Formed by Inés París, Joaquín Górriz, Juan Vicente Pozuelo, David Planell, Daniela Fejerman, Ernesto Pozuelo, Fernando Colomo, Silvia Pérez Pablos and Jorge Naranjo, the writing team was coordinated by Inés París. Joaquín Llamas, Jaime Botella and María Cereceda directed the episodes.

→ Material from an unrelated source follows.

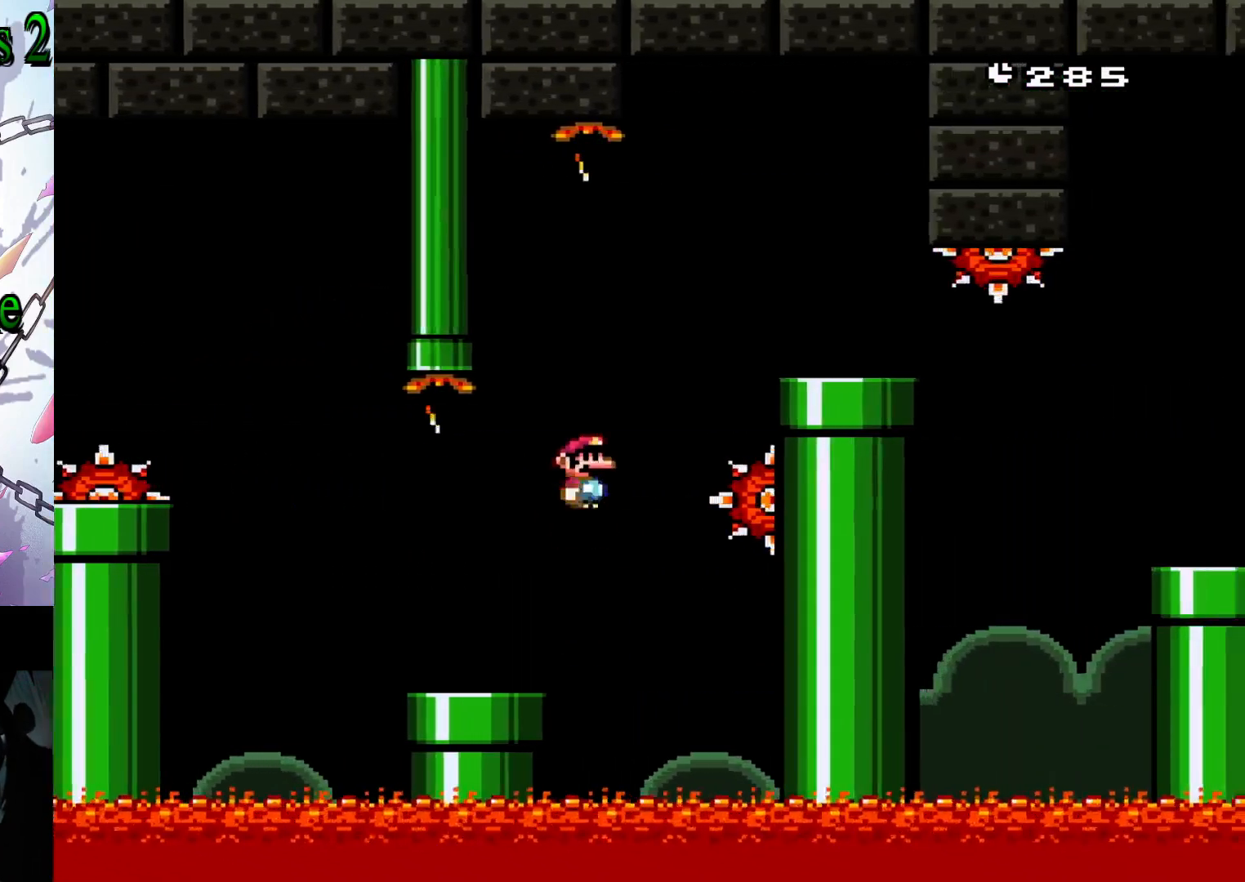
{"buttons": ["B", "Y", "DPAD_RIGHT"], "events": []}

The series premiered on prime time on Telecinco on 24 March 2015. While the first episode earned an excellent 20.7% audience share, viewership figures plummeted down to a 9.9% in the third episode, and the series was shelved after the fourth episode. Later in the year, in July 2015, Telecinco brought back the series for the broadcasting of the remaining four episodes, which performed even worse. The broadcasting run ended on 10 August 2015 with the airing of the last episode of the season, which earned a miserable 6.0% audience share.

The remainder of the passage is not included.